1. Joy. It means that there are so many ways that I can love God by serving others through His specific design  within me (gifts, talents, opportunities), employing the resources He has provided (good stewardship) — as His workmanship, His micro masterpiece within His macro masterpiece.

2. Anticipation. Collective Anticipation. It takes an infinite number of finite human beings to reflect the Infinite Creator-God. What opportunity!  As my mother used to say when I as an adult came home to visit her,  “What are we going to get into today?” So, what are we going to get into today, tomorrow, and for eternity? Infinite possibilities!

3. Determination and Resilience. I’m alive! I’m limited and so very broken, but I’m still gifted and always surrounded by needs. As Churchill challenged his people, “Never give in. Never give in. Never, never, never, never . . . .” Challenges won’t stop God’s plan, so they won’t stop me. I’m in Christ. I’ll never give in or up.

4. Reflection. I can survey and analyze all the various hats I wear and ask myself questions to help me improve my serve and grow in my love for God and others.  For the King and for His kingdom.

5. Trust. Since the King is the designer and equipper, the “author and finisher” of my faith and life and of yours, He is ultimately responsible. I’m responsible under Him.  If He equips me with little energy, then that’s all I’m responsible to invest. When He gives me more strength, then I want to employ it in loving Him and blessing others through simple and specific serving acts.

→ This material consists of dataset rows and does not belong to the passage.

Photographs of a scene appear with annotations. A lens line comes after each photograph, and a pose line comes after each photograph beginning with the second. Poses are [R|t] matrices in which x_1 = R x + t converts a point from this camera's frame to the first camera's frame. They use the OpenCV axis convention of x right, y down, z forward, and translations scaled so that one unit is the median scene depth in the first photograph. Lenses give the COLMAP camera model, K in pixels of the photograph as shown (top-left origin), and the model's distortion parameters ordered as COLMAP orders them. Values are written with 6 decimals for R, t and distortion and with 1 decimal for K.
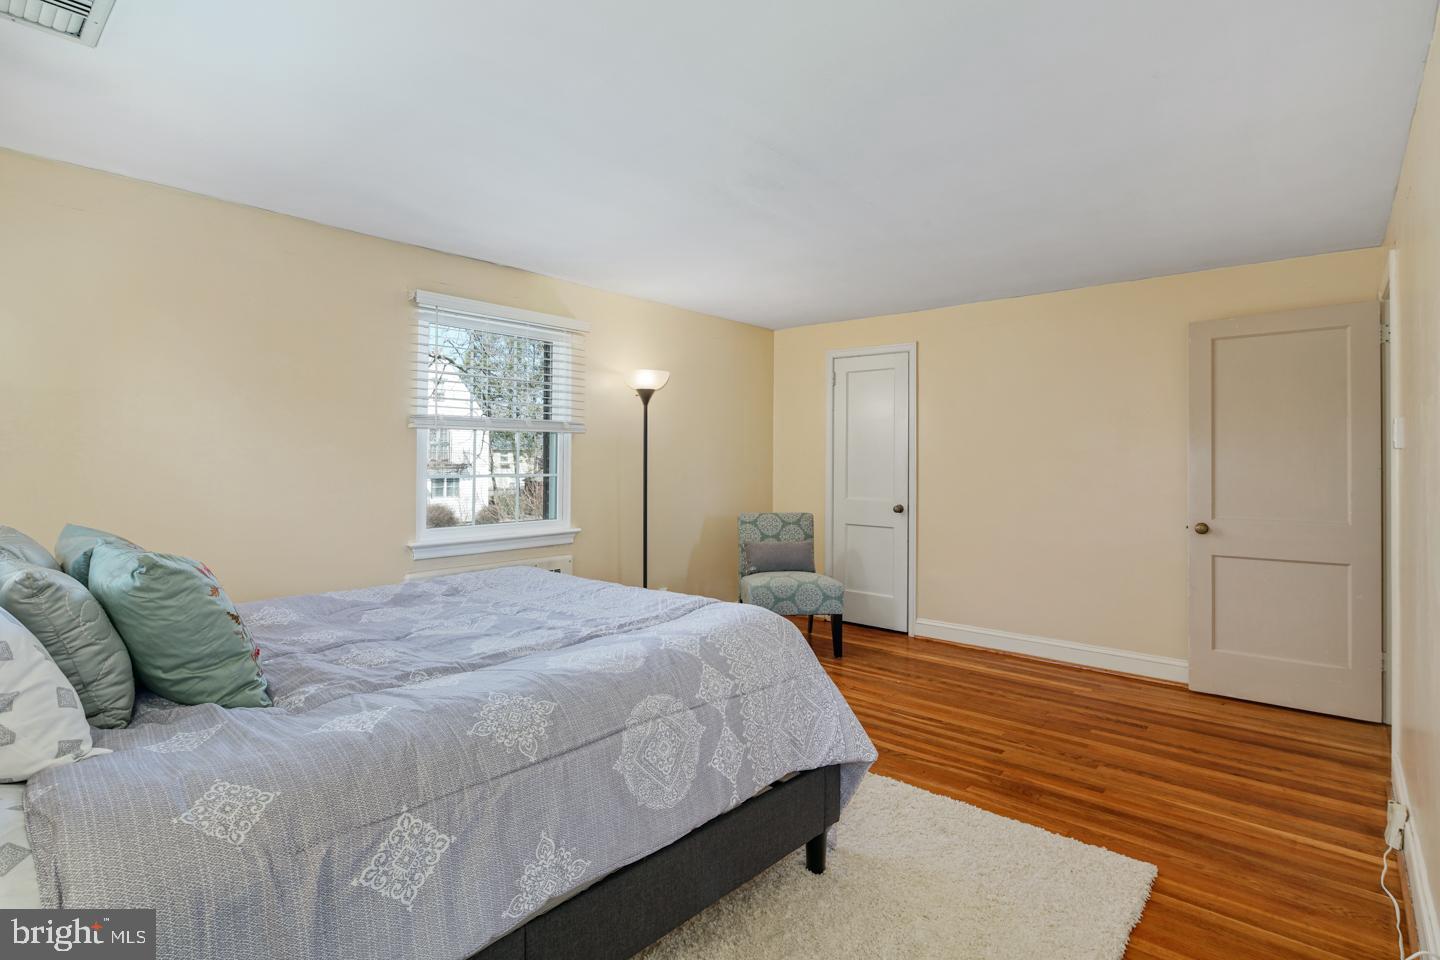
lens RADIAL K [[691.4, 0, 718.9], [0, 691.4, 457.5], [0, 0, 1]] dist [-0.000252, -0.000345]
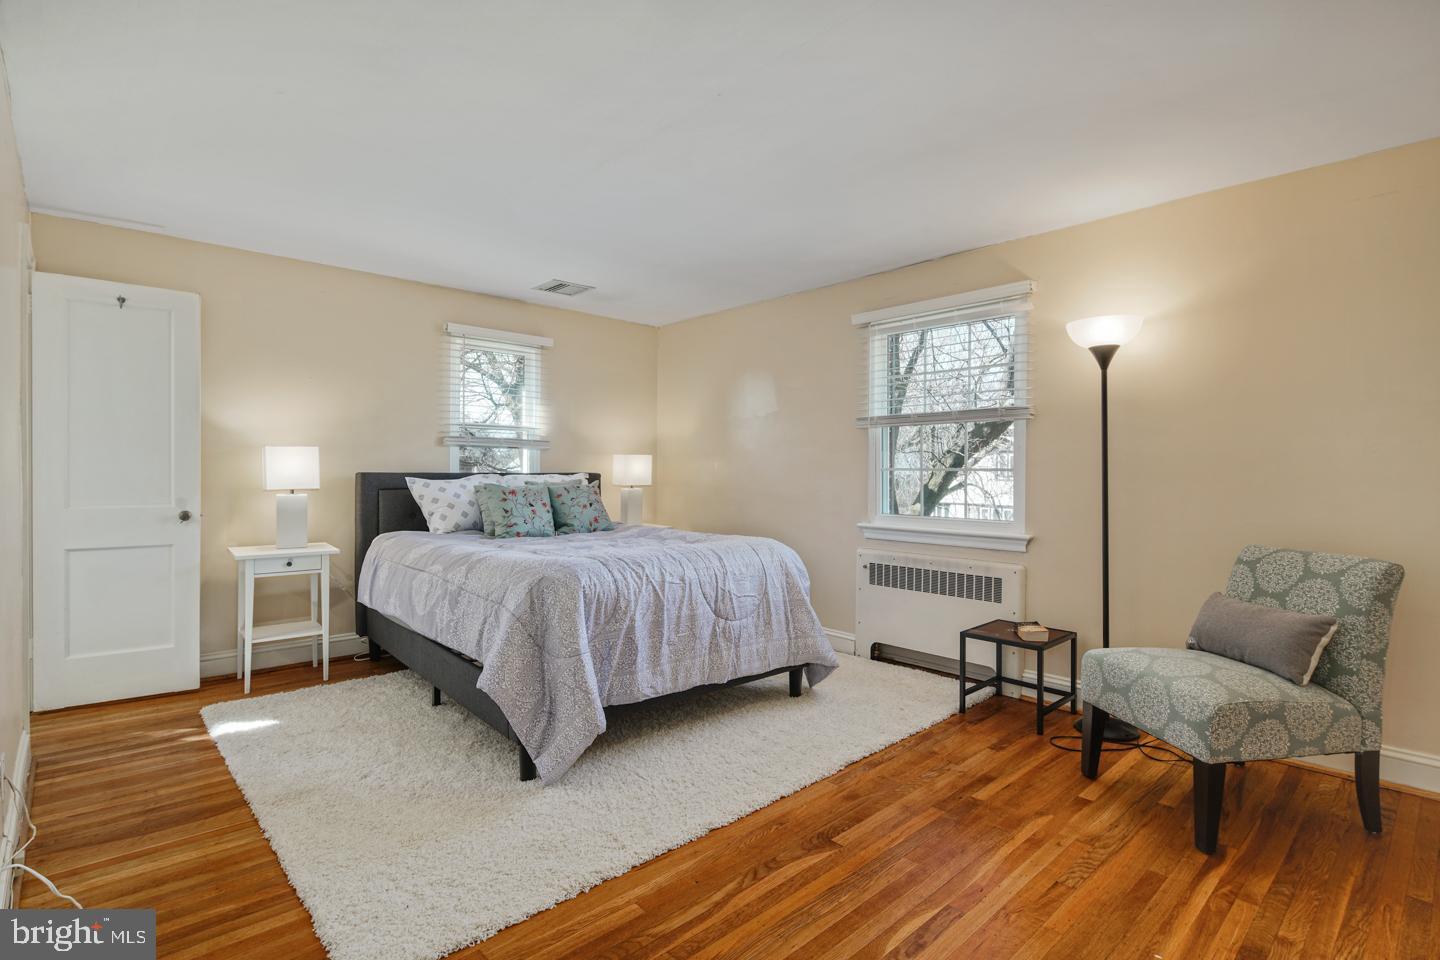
lens RADIAL K [[704.7, 0, 725.9], [0, 704.7, 461.9], [0, 0, 1]] dist [0.002218, -0.000550]
pose [[-0.093178, -0.015597, -0.995527, 0.973795], [0.004692, 0.999859, -0.016104, 0.042124], [0.995638, -0.006172, -0.093092, 1.060908]]
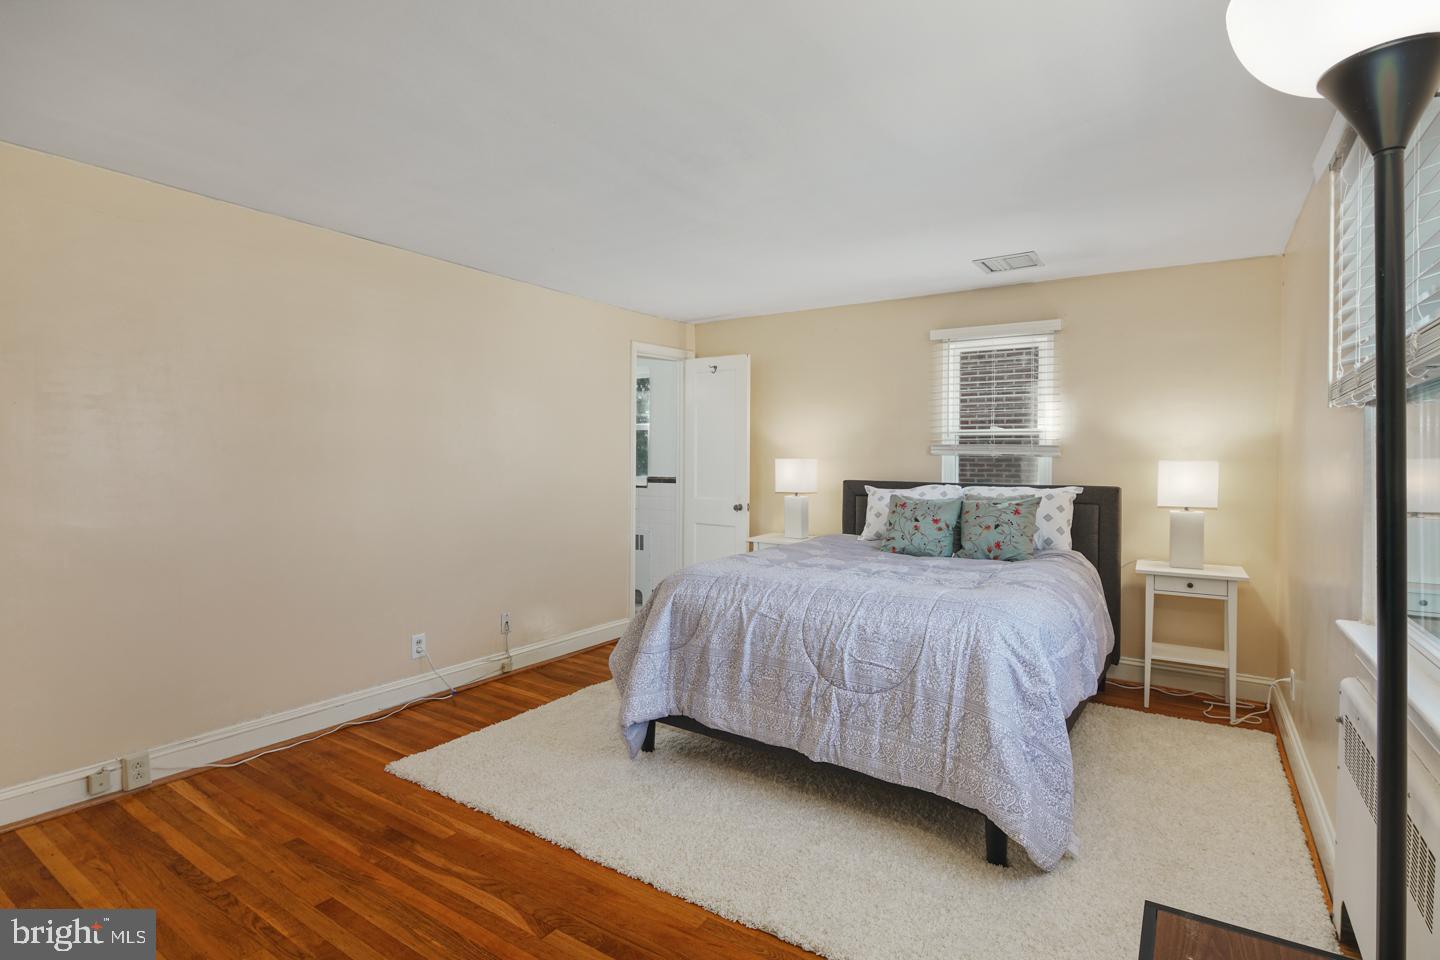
lens RADIAL K [[704.7, 0, 725.9], [0, 704.7, 461.9], [0, 0, 1]] dist [0.002218, -0.000550]
pose [[-0.990058, -0.012512, -0.140102, 0.137495], [-0.011186, 0.999885, -0.010250, 0.014712], [0.140214, -0.008581, -0.990084, 1.769673]]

Such a biblical worldview shapes my hats. I’m thankful for hats. Who’d want to be hatless? Only nihilism invents no hats; it steals hats. To live in a world with no King calling? No kingdom? No vocation? Hats, as a metaphor, communicate purpose and direction. Hats set mood and tone. Hats, like banners, can motivate us, stirring our creativity and productivity.  And hats can come off when we sleep.

For six days, God wore His Majestic Creator’s Hat (with all his other hats under it), but on the seventh day, He and His hats rested. Work plus rest. Work of the Colossians 3:23-24 type plus rest of the Philippians 4: 6-7 type equals a glad heart — even in Mortaland, foreshadowing the Coming Kingdom. Rather, highlighting the Coming Kingdom. “Thy kingdom come. Thy will be done . . . .”

“Whatever you do, do your work heartily, as for the Lord rather than for men,knowing that from the Lord you will receive the reward of the inheritance. It is the Lord Christ whom you serve.”

Colossians 3:23-24


“Be anxious for nothing, but in everything by prayer and supplication with thanksgiving let your requests be made known to God. And the peace of God, which surpasses all comprehension, shall guard your hearts and your minds in Christ Jesus.”